→ **Set task**
Copy every line of the data below without changing anything.

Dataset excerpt
◆ ◆ ◆

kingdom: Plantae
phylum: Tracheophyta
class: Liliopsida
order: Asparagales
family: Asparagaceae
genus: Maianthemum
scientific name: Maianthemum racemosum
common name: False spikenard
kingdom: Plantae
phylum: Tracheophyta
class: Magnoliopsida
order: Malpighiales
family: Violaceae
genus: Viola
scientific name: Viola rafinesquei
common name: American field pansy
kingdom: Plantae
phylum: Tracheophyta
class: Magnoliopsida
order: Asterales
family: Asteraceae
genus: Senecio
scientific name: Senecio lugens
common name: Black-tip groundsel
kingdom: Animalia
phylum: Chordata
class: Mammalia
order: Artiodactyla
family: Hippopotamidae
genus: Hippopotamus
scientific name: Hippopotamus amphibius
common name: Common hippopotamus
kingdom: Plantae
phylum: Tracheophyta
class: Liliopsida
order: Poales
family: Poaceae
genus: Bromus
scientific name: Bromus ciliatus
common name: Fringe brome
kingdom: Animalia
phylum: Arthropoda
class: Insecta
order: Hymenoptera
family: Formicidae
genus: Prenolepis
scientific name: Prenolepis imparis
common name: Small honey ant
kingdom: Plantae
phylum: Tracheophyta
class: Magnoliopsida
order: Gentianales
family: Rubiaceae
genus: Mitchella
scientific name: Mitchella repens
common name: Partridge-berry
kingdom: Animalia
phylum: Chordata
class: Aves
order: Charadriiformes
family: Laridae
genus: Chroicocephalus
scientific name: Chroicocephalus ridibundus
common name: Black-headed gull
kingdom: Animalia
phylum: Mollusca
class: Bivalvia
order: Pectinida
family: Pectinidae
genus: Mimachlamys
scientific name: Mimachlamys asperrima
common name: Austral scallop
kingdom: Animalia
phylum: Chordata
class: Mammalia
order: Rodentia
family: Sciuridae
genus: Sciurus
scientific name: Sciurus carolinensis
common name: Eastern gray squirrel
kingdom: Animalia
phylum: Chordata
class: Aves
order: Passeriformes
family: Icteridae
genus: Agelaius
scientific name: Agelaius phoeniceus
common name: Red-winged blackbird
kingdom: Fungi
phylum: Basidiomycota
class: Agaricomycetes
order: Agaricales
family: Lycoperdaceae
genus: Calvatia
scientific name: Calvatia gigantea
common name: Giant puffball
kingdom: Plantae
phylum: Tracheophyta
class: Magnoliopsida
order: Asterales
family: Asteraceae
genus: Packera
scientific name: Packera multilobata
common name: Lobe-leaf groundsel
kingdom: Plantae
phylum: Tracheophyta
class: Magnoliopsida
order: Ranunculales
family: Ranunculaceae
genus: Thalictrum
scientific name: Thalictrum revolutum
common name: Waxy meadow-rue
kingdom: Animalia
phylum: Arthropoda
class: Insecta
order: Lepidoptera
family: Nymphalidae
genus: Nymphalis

◆ ◆ ◆

→ **Full solution**
kingdom: Plantae
phylum: Tracheophyta
class: Liliopsida
order: Asparagales
family: Asparagaceae
genus: Maianthemum
scientific name: Maianthemum racemosum
common name: False spikenard
kingdom: Plantae
phylum: Tracheophyta
class: Magnoliopsida
order: Malpighiales
family: Violaceae
genus: Viola
scientific name: Viola rafinesquei
common name: American field pansy
kingdom: Plantae
phylum: Tracheophyta
class: Magnoliopsida
order: Asterales
family: Asteraceae
genus: Senecio
scientific name: Senecio lugens
common name: Black-tip groundsel
kingdom: Animalia
phylum: Chordata
class: Mammalia
order: Artiodactyla
family: Hippopotamidae
genus: Hippopotamus
scientific name: Hippopotamus amphibius
common name: Common hippopotamus
kingdom: Plantae
phylum: Tracheophyta
class: Liliopsida
order: Poales
family: Poaceae
genus: Bromus
scientific name: Bromus ciliatus
common name: Fringe brome
kingdom: Animalia
phylum: Arthropoda
class: Insecta
order: Hymenoptera
family: Formicidae
genus: Prenolepis
scientific name: Prenolepis imparis
common name: Small honey ant
kingdom: Plantae
phylum: Tracheophyta
class: Magnoliopsida
order: Gentianales
family: Rubiaceae
genus: Mitchella
scientific name: Mitchella repens
common name: Partridge-berry
kingdom: Animalia
phylum: Chordata
class: Aves
order: Charadriiformes
family: Laridae
genus: Chroicocephalus
scientific name: Chroicocephalus ridibundus
common name: Black-headed gull
kingdom: Animalia
phylum: Mollusca
class: Bivalvia
order: Pectinida
family: Pectinidae
genus: Mimachlamys
scientific name: Mimachlamys asperrima
common name: Austral scallop
kingdom: Animalia
phylum: Chordata
class: Mammalia
order: Rodentia
family: Sciuridae
genus: Sciurus
scientific name: Sciurus carolinensis
common name: Eastern gray squirrel
kingdom: Animalia
phylum: Chordata
class: Aves
order: Passeriformes
family: Icteridae
genus: Agelaius
scientific name: Agelaius phoeniceus
common name: Red-winged blackbird
kingdom: Fungi
phylum: Basidiomycota
class: Agaricomycetes
order: Agaricales
family: Lycoperdaceae
genus: Calvatia
scientific name: Calvatia gigantea
common name: Giant puffball
kingdom: Plantae
phylum: Tracheophyta
class: Magnoliopsida
order: Asterales
family: Asteraceae
genus: Packera
scientific name: Packera multilobata
common name: Lobe-leaf groundsel
kingdom: Plantae
phylum: Tracheophyta
class: Magnoliopsida
order: Ranunculales
family: Ranunculaceae
genus: Thalictrum
scientific name: Thalictrum revolutum
common name: Waxy meadow-rue
kingdom: Animalia
phylum: Arthropoda
class: Insecta
order: Lepidoptera
family: Nymphalidae
genus: Nymphalis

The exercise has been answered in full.